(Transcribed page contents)
######
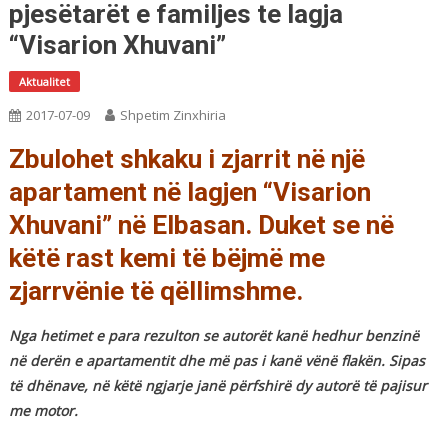
pjesëtarët e familjes te lagja
“Visarion Xhuvani”
Aktualitet
2017-07-09
Shpetim Zinxhiria
Zbulohet shkaku i zjarrit në një
apartament në lagjen “Visarion
Xhuvani” në Elbasan. Duket se në
këtë rast kemi të bëjmë me
zjarrvënie të qëllimshme.
Nga hetimet e para rezulton se autorët kanë hedhur benzinë
në derën e apartamentit dhe më pas i kanë vënë flakën. Sipas
të dhënave, në këtë ngjarje janë përfshirë dy autorë të pajisur
me motor.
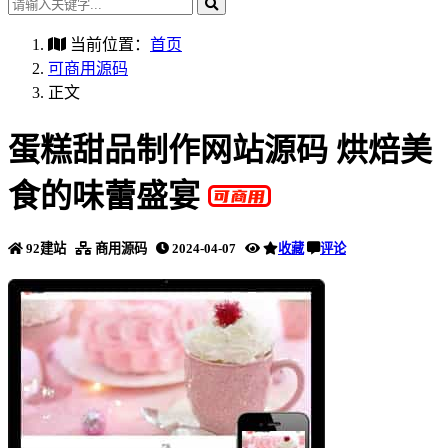
当前位置：
首页
可商用源码
正文
蛋糕甜品制作网站源码 烘焙美
食的味蕾盛宴
92建站
商用源码
2024-04-07
收藏
评论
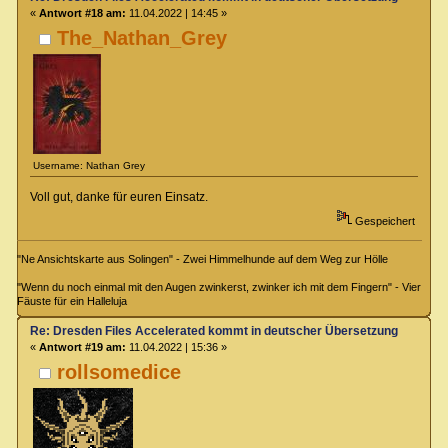
«
Antwort #18 am:
11.04.2022 | 14:45 »
The_Nathan_Grey
Username: Nathan Grey
Voll gut, danke für euren Einsatz.
Gespeichert
"Ne Ansichtskarte aus Solingen" - Zwei Himmelhunde auf dem Weg zur Hölle
"Wenn du noch einmal mit den Augen zwinkerst, zwinker ich mit dem Fingern" - Vier
Fäuste für ein Halleluja
Re: Dresden Files Accelerated kommt in deutscher Übersetzung
«
Antwort #19 am:
11.04.2022 | 15:36 »
rollsomedice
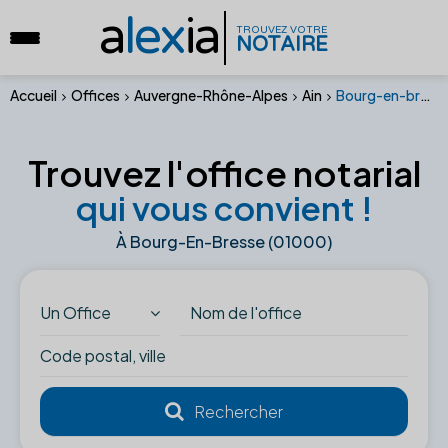
a
lex
ia
TROUVEZ VOTRE
NOTAIRE
Accueil
Offices
Auvergne-Rhône-Alpes
Ain
Bourg-en-bresse (01000)
Trouvez l'office notarial
qui vous convient !
À Bourg-En-Bresse (01000)
Un Office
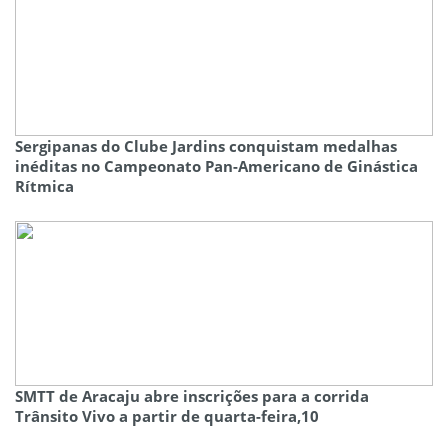
Sergipanas do Clube Jardins conquistam medalhas
inéditas no Campeonato Pan-Americano de Ginástica
Rítmica
SMTT de Aracaju abre inscrições para a corrida
Trânsito Vivo a partir de quarta-feira,10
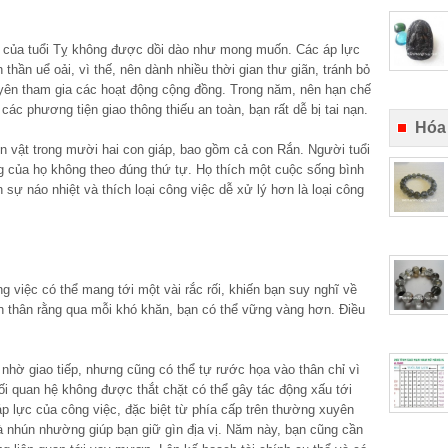
e của tuổi Tỵ không được dồi dào như mong muốn. Các áp lực
 thần uể oải, vì thế, nên dành nhiều thời gian thư giãn, tránh bỏ
yên tham gia các hoạt động cộng đồng. Trong năm, nên hạn chế
c phương tiện giao thông thiếu an toàn, bạn rất dễ bị tai nạn.
Hóa
on vật trong mười hai con giáp, bao gồm cả con Rắn. Người tuổi
ng của họ không theo đúng thứ tự. Họ thích một cuộc sống bình
sự náo nhiệt và thích loại công việc dễ xử lý hơn là loại công
g việc có thể mang tới một vài rắc rối, khiến bạn suy nghĩ về
n thân rằng qua mỗi khó khăn, bạn có thể vững vàng hơn. Điều
hờ giao tiếp, nhưng cũng có thể tự rước họa vào thân chỉ vì
Mối quan hệ không được thắt chặt có thể gây tác động xấu tới
p lực của công việc, đặc biệt từ phía cấp trên thường xuyên
và nhún nhường giúp bạn giữ gìn địa vị. Năm này, bạn cũng cần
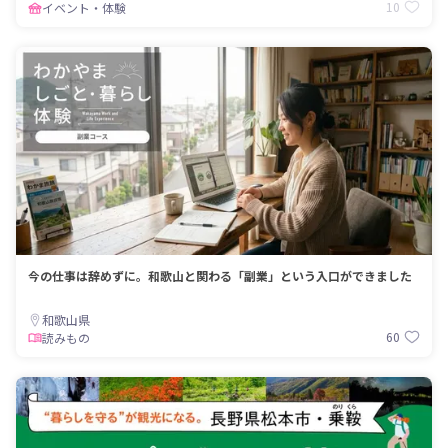
10
イベント・体験
今の仕事は辞めずに。和歌山と関わる「副業」という入口ができました
和歌山県
60
読みもの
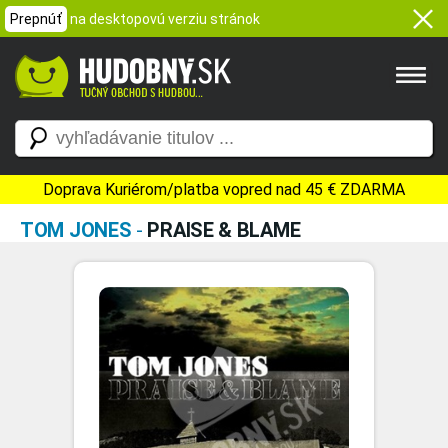
Prepnúť
na desktopovú verziu stránok
Doprava Kuriérom/platba vopred nad 45 € ZDARMA
TOM JONES
-
PRAISE & BLAME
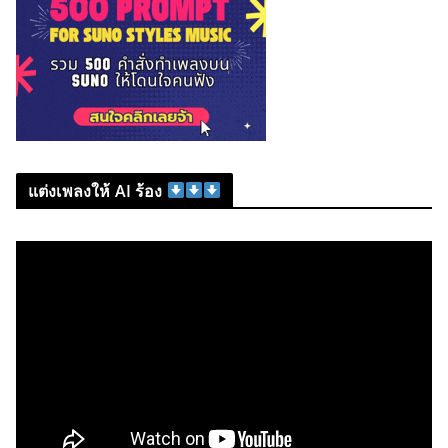
แต่งเพลงให้ AI ร้อง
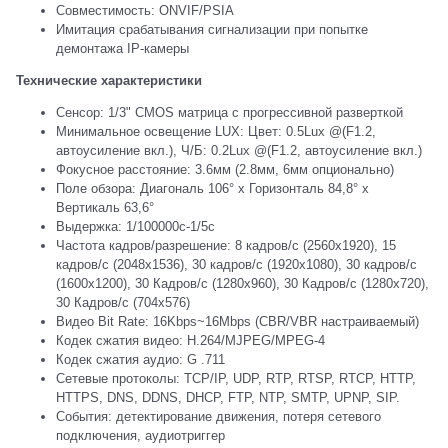
Совместимость: ONVIF/PSIA
Имитация срабатывания сигнализации при попытке
демонтажа IP-камеры
Технические характеристики
Сенсор: 1/3" CMOS матрица с прогрессивной разверткой
Минимальное освещение LUX: Цвет: 0.5Lux @(F1.2,
автоусиление вкл.), Ч/Б: 0.2Lux @(F1.2, автоусиление вкл.)
Фокусное расстояние: 3.6мм (2.8мм, 6мм опционально)
Поле обзора: Диагональ 106° x Горизонталь 84,8° x
Вертикаль 63,6°
Выдержка: 1/100000с-1/5с
Частота кадров/разрешение: 8 кадров/с (2560x1920), 15
кадров/с (2048х1536), 30 кадров/c (1920х1080), 30 кадров/с
(1600х1200), 30 Кадров/c (1280x960), 30 Кадров/c (1280x720),
30 Кадров/c (704x576)
Видео Bit Rate: 16Kbps~16Mbps (CBR/VBR настраиваемый)
Кодек сжатия видео: H.264/MJPEG/MPEG-4
Кодек сжатия аудио: G .711
Сетевые протоколы: TCP/IP, UDP, RTP, RTSP, RTCP, HTTP,
HTTPS, DNS, DDNS, DHCP, FTP, NTP, SMTP, UPNP, SIP.
События: детектирование движения, потеря сетевого
подключения, аудиотриггер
######
From the first line to the last, write out the data exactly, dropping any pictures.

pjesëtarët e familjes te lagja
“Visarion Xhuvani”
Aktualitet
2017-07-09
Shpetim Zinxhiria
Zbulohet shkaku i zjarrit në një
apartament në lagjen “Visarion
Xhuvani” në Elbasan. Duket se në
këtë rast kemi të bëjmë me
zjarrvënie të qëllimshme.
Nga hetimet e para rezulton se autorët kanë hedhur benzinë
në derën e apartamentit dhe më pas i kanë vënë flakën. Sipas
të dhënave, në këtë ngjarje janë përfshirë dy autorë të pajisur
me motor.
当前位置：
首页
可商用源码
正文
蛋糕甜品制作网站源码 烘焙美
食的味蕾盛宴
92建站
商用源码
2024-04-07
收藏
评论
«
Antwort #18 am:
11.04.2022 | 14:45 »
The_Nathan_Grey
Username: Nathan Grey
Voll gut, danke für euren Einsatz.
Gespeichert
"Ne Ansichtskarte aus Solingen" - Zwei Himmelhunde auf dem Weg zur Hölle
"Wenn du noch einmal mit den Augen zwinkerst, zwinker ich mit dem Fingern" - Vier
Fäuste für ein Halleluja
Re: Dresden Files Accelerated kommt in deutscher Übersetzung
«
Antwort #19 am:
11.04.2022 | 15:36 »
rollsomedice
a
lex
ia
TROUVEZ VOTRE
NOTAIRE
Accueil
Offices
Auvergne-Rhône-Alpes
Ain
Bourg-en-bresse (01000)
Trouvez l'office notarial
qui vous convient !
À Bourg-En-Bresse (01000)
Un Office
Sergipanas do Clube Jardins conquistam medalhas
inéditas no Campeonato Pan-Americano de Ginástica
Rítmica
SMTT de Aracaju abre inscrições para a corrida
Trânsito Vivo a partir de quarta-feira,10
e của tuổi Tỵ không được dồi dào như mong muốn. Các áp lực
 thần uể oải, vì thế, nên dành nhiều thời gian thư giãn, tránh bỏ
yên tham gia các hoạt động cộng đồng. Trong năm, nên hạn chế
c phương tiện giao thông thiếu an toàn, bạn rất dễ bị tai nạn.
Hóa
on vật trong mười hai con giáp, bao gồm cả con Rắn. Người tuổi
ng của họ không theo đúng thứ tự. Họ thích một cuộc sống bình
sự náo nhiệt và thích loại công việc dễ xử lý hơn là loại công
g việc có thể mang tới một vài rắc rối, khiến bạn suy nghĩ về
n thân rằng qua mỗi khó khăn, bạn có thể vững vàng hơn. Điều
hờ giao tiếp, nhưng cũng có thể tự rước họa vào thân chỉ vì
Mối quan hệ không được thắt chặt có thể gây tác động xấu tới
p lực của công việc, đặc biệt từ phía cấp trên thường xuyên
và nhún nhường giúp bạn giữ gìn địa vị. Năm này, bạn cũng cần
10
イベント・体験
今の仕事は辞めずに。和歌山と関わる「副業」という入口ができました
和歌山県
60
読みもの
Prepnúť
na desktopovú verziu stránok
Doprava Kuriérom/platba vopred nad 45 € ZDARMA
TOM JONES
-
PRAISE & BLAME
แต่งเพลงให้ AI ร้อง
Совместимость: ONVIF/PSIA
Имитация срабатывания сигнализации при попытке
демонтажа IP-камеры
Технические характеристики
Сенсор: 1/3" CMOS матрица с прогрессивной разверткой
Минимальное освещение LUX: Цвет: 0.5Lux @(F1.2,
автоусиление вкл.), Ч/Б: 0.2Lux @(F1.2, автоусиление вкл.)
Фокусное расстояние: 3.6мм (2.8мм, 6мм опционально)
Поле обзора: Диагональ 106° x Горизонталь 84,8° x
Вертикаль 63,6°
Выдержка: 1/100000с-1/5с
Частота кадров/разрешение: 8 кадров/с (2560x1920), 15
кадров/с (2048х1536), 30 кадров/c (1920х1080), 30 кадров/с
(1600х1200), 30 Кадров/c (1280x960), 30 Кадров/c (1280x720),
30 Кадров/c (704x576)
Видео Bit Rate: 16Kbps~16Mbps (CBR/VBR настраиваемый)
Кодек сжатия видео: H.264/MJPEG/MPEG-4
Кодек сжатия аудио: G .711
Сетевые протоколы: TCP/IP, UDP, RTP, RTSP, RTCP, HTTP,
HTTPS, DNS, DDNS, DHCP, FTP, NTP, SMTP, UPNP, SIP.
События: детектирование движения, потеря сетевого
подключения, аудиотриггер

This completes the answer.